[Problem] In the records below, find the line with "55: (841, 289, 14.29)" and repeat exactly every line from it through the line with "18: (381, 324, 12.04)". Pictures stay out.
====== Supplied data ======
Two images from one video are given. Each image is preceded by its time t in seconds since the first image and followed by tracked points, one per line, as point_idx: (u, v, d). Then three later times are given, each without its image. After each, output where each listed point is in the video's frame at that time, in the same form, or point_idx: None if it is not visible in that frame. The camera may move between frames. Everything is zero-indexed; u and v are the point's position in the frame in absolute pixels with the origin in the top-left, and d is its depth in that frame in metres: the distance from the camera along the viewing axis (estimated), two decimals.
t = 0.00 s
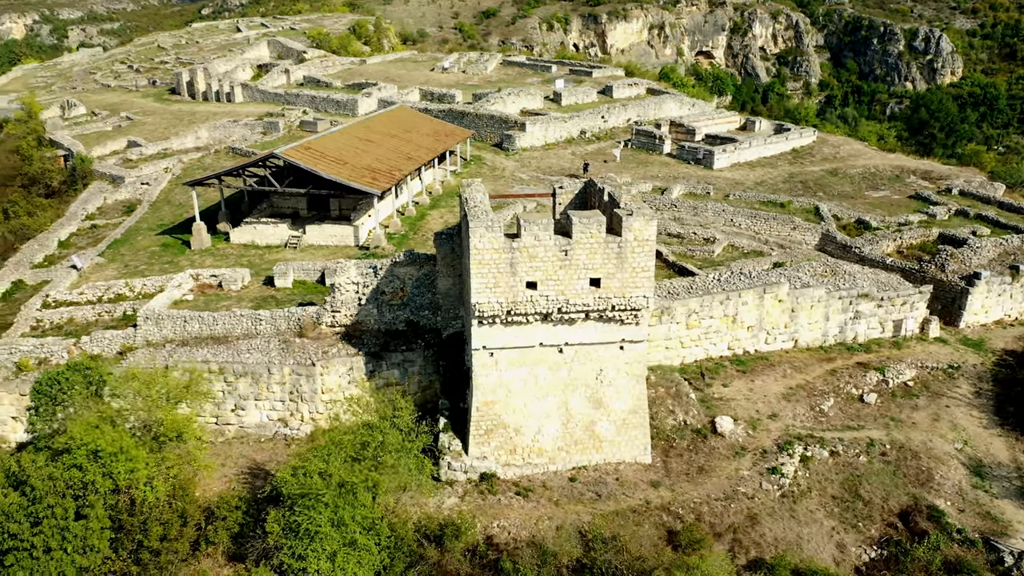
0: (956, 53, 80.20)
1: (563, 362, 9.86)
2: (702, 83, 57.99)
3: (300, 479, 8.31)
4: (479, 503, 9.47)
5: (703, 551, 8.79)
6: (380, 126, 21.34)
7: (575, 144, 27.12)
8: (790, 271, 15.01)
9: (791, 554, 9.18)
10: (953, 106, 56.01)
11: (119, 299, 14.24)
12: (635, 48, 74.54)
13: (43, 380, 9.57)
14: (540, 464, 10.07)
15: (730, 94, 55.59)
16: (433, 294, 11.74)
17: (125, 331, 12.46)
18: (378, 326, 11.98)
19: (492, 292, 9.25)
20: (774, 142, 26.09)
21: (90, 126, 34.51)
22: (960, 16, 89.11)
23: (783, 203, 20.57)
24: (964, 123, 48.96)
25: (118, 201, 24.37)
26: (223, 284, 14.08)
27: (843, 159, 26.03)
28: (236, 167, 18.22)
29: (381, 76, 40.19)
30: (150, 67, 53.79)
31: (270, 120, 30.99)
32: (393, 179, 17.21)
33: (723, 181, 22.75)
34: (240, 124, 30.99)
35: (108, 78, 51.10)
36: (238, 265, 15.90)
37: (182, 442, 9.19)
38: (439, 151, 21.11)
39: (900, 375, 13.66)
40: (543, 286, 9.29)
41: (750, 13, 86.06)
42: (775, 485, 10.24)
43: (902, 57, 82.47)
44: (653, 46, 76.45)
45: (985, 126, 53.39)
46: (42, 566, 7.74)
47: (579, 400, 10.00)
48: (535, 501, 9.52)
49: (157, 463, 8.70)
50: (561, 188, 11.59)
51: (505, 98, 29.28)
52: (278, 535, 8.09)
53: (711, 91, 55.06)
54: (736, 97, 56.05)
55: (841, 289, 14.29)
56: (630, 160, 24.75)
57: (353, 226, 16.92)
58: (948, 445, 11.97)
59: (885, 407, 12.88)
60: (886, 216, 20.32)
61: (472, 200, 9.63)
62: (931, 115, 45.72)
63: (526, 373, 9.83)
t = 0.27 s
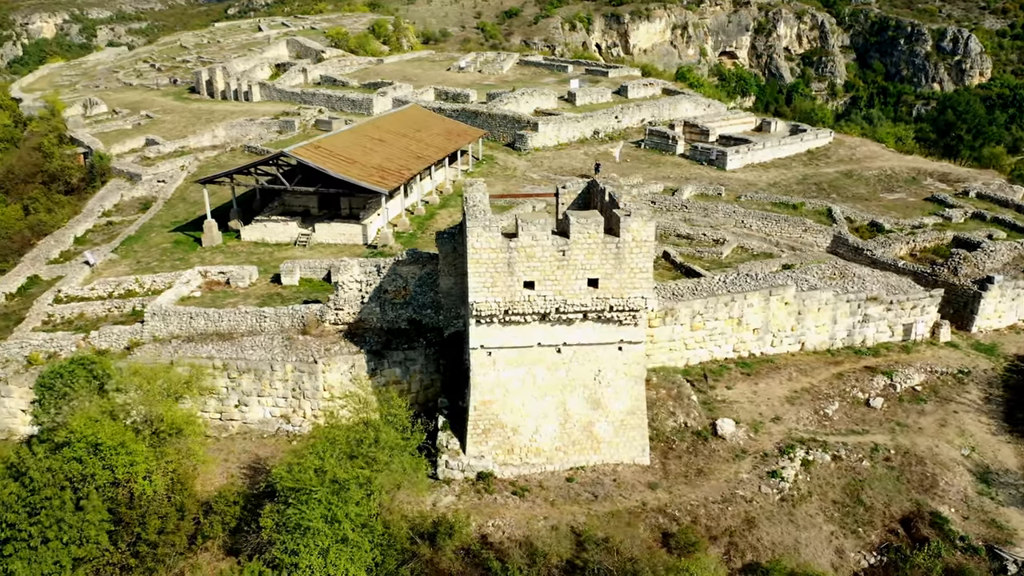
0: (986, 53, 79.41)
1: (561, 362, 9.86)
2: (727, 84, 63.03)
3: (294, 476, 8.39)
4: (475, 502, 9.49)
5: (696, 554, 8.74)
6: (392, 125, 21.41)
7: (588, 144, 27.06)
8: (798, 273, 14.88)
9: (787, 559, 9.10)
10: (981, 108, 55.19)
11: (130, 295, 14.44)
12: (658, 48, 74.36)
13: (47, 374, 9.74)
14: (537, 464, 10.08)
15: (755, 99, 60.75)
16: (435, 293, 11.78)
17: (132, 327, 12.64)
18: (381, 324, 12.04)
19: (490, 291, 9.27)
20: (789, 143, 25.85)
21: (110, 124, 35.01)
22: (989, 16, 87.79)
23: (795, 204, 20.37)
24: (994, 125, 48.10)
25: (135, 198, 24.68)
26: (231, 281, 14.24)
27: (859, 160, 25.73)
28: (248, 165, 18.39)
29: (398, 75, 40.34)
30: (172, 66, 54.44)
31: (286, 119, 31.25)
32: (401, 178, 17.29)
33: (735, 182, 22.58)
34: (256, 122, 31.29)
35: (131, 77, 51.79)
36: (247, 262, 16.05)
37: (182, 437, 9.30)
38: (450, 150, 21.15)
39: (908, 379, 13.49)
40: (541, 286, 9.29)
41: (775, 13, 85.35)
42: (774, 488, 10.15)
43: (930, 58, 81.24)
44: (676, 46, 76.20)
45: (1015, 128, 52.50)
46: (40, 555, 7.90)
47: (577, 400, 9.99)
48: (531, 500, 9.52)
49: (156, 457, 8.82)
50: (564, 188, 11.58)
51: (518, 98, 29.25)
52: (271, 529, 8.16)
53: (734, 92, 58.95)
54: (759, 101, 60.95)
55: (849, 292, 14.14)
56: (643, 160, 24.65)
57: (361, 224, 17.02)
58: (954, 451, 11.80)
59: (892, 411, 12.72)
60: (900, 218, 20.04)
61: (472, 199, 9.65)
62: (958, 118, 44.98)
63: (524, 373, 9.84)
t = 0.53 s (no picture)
0: (1015, 54, 79.44)
1: (559, 363, 9.86)
2: (750, 83, 65.06)
3: (289, 473, 8.45)
4: (471, 502, 9.51)
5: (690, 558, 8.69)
6: (403, 125, 21.51)
7: (601, 145, 26.99)
8: (806, 276, 14.74)
9: (783, 564, 9.03)
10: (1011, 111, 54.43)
11: (139, 292, 14.63)
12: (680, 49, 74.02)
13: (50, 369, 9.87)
14: (534, 464, 10.08)
15: (778, 99, 62.56)
16: (437, 292, 11.82)
17: (140, 323, 12.81)
18: (383, 323, 12.10)
19: (487, 292, 9.28)
20: (804, 144, 25.60)
21: (130, 122, 35.49)
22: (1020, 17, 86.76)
23: (807, 206, 20.17)
24: None
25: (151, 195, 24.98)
26: (238, 279, 14.38)
27: (875, 162, 25.43)
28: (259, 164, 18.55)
29: (415, 75, 40.48)
30: (194, 66, 55.01)
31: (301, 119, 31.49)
32: (409, 178, 17.37)
33: (748, 184, 22.41)
34: (272, 121, 31.55)
35: (153, 76, 52.40)
36: (256, 260, 16.20)
37: (181, 432, 9.40)
38: (461, 150, 21.19)
39: (916, 385, 13.31)
40: (538, 286, 9.29)
41: (800, 13, 84.62)
42: (773, 493, 10.08)
43: (957, 59, 80.02)
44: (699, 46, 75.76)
45: None
46: (39, 546, 8.02)
47: (575, 401, 9.98)
48: (527, 501, 9.52)
49: (156, 452, 8.92)
50: (566, 189, 11.57)
51: (532, 99, 29.22)
52: (265, 525, 8.21)
53: (758, 93, 61.97)
54: (782, 101, 62.66)
55: (858, 295, 13.99)
56: (656, 162, 24.53)
57: (370, 223, 17.12)
58: (961, 458, 11.62)
59: (898, 417, 12.57)
60: (915, 221, 19.78)
61: (470, 198, 9.66)
62: (985, 119, 44.24)
63: (522, 373, 9.85)
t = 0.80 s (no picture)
0: None
1: (557, 363, 9.86)
2: (774, 83, 66.01)
3: (285, 468, 8.58)
4: (467, 500, 9.55)
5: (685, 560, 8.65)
6: (415, 124, 21.61)
7: (614, 145, 26.91)
8: (815, 278, 14.60)
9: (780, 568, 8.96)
10: None
11: (150, 287, 14.83)
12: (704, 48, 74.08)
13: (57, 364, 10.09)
14: (532, 464, 10.08)
15: (803, 99, 63.15)
16: (440, 291, 11.88)
17: (148, 318, 13.00)
18: (386, 321, 12.15)
19: (486, 291, 9.30)
20: (820, 145, 25.33)
21: (150, 120, 35.96)
22: None
23: (820, 208, 19.96)
24: None
25: (167, 192, 25.30)
26: (247, 276, 14.54)
27: (892, 164, 25.08)
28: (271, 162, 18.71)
29: (432, 75, 40.60)
30: (217, 65, 55.61)
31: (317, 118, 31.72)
32: (418, 177, 17.46)
33: (761, 185, 22.23)
34: (289, 120, 31.84)
35: (176, 75, 53.01)
36: (265, 257, 16.36)
37: (182, 427, 9.57)
38: (472, 149, 21.24)
39: (924, 390, 13.13)
40: (536, 286, 9.30)
41: (826, 13, 83.79)
42: (772, 496, 10.00)
43: (987, 59, 78.60)
44: (724, 47, 75.92)
45: None
46: (39, 537, 8.00)
47: (573, 402, 9.98)
48: (523, 500, 9.53)
49: (157, 446, 9.07)
50: (568, 189, 11.50)
51: (546, 98, 29.16)
52: (261, 519, 8.35)
53: (782, 92, 62.81)
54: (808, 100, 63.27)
55: (866, 298, 13.84)
56: (669, 162, 24.41)
57: (379, 222, 17.20)
58: (967, 464, 11.44)
59: (904, 422, 12.41)
60: (930, 223, 19.50)
61: (469, 197, 9.68)
62: (1016, 122, 43.35)
63: (520, 373, 9.86)
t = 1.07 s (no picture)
0: None
1: (555, 364, 9.87)
2: (799, 83, 65.94)
3: (281, 464, 8.64)
4: (463, 499, 9.57)
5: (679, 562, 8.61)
6: (427, 123, 21.69)
7: (627, 145, 26.84)
8: (823, 281, 14.47)
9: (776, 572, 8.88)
10: None
11: (160, 284, 15.03)
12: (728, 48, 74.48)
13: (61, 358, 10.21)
14: (530, 464, 10.09)
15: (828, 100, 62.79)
16: (442, 291, 11.94)
17: (156, 314, 13.18)
18: (389, 320, 12.21)
19: (483, 291, 9.33)
20: (835, 147, 25.07)
21: (169, 119, 36.43)
22: None
23: (833, 210, 19.75)
24: None
25: (183, 190, 25.60)
26: (254, 274, 14.70)
27: (908, 166, 24.75)
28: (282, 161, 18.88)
29: (449, 74, 40.72)
30: (238, 64, 56.20)
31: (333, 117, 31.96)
32: (427, 176, 17.54)
33: (774, 186, 22.04)
34: (304, 119, 32.14)
35: (196, 74, 53.57)
36: (274, 255, 16.51)
37: (183, 422, 9.68)
38: (483, 149, 21.30)
39: (931, 395, 12.95)
40: (533, 286, 9.31)
41: (851, 13, 82.99)
42: (771, 501, 9.93)
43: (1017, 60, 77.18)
44: (748, 47, 75.64)
45: None
46: (37, 528, 8.16)
47: (571, 403, 9.98)
48: (518, 500, 9.53)
49: (157, 440, 9.19)
50: (572, 188, 11.43)
51: (560, 98, 29.10)
52: (257, 515, 8.45)
53: (806, 93, 60.94)
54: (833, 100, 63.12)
55: (874, 302, 13.69)
56: (681, 163, 24.29)
57: (387, 221, 17.30)
58: (973, 471, 11.25)
59: (910, 427, 12.25)
60: (945, 227, 19.22)
61: (469, 197, 9.71)
62: None
63: (518, 372, 9.88)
======
[Exercise response]
55: (841, 289, 14.29)
56: (630, 160, 24.75)
57: (353, 226, 16.92)
58: (948, 445, 11.97)
59: (885, 407, 12.88)
60: (886, 216, 20.32)
61: (472, 200, 9.63)
62: (931, 115, 45.72)
63: (526, 373, 9.83)
t = 0.27 s
0: (986, 53, 79.41)
1: (561, 362, 9.86)
2: (727, 84, 63.03)
3: (294, 476, 8.39)
4: (475, 502, 9.49)
5: (696, 554, 8.74)
6: (392, 125, 21.41)
7: (588, 144, 27.06)
8: (798, 273, 14.88)
9: (787, 559, 9.10)
10: (981, 108, 55.19)
11: (130, 295, 14.44)
12: (658, 48, 74.36)
13: (47, 374, 9.74)
14: (537, 464, 10.08)
15: (755, 99, 60.75)
16: (435, 293, 11.78)
17: (132, 327, 12.64)
18: (381, 324, 12.04)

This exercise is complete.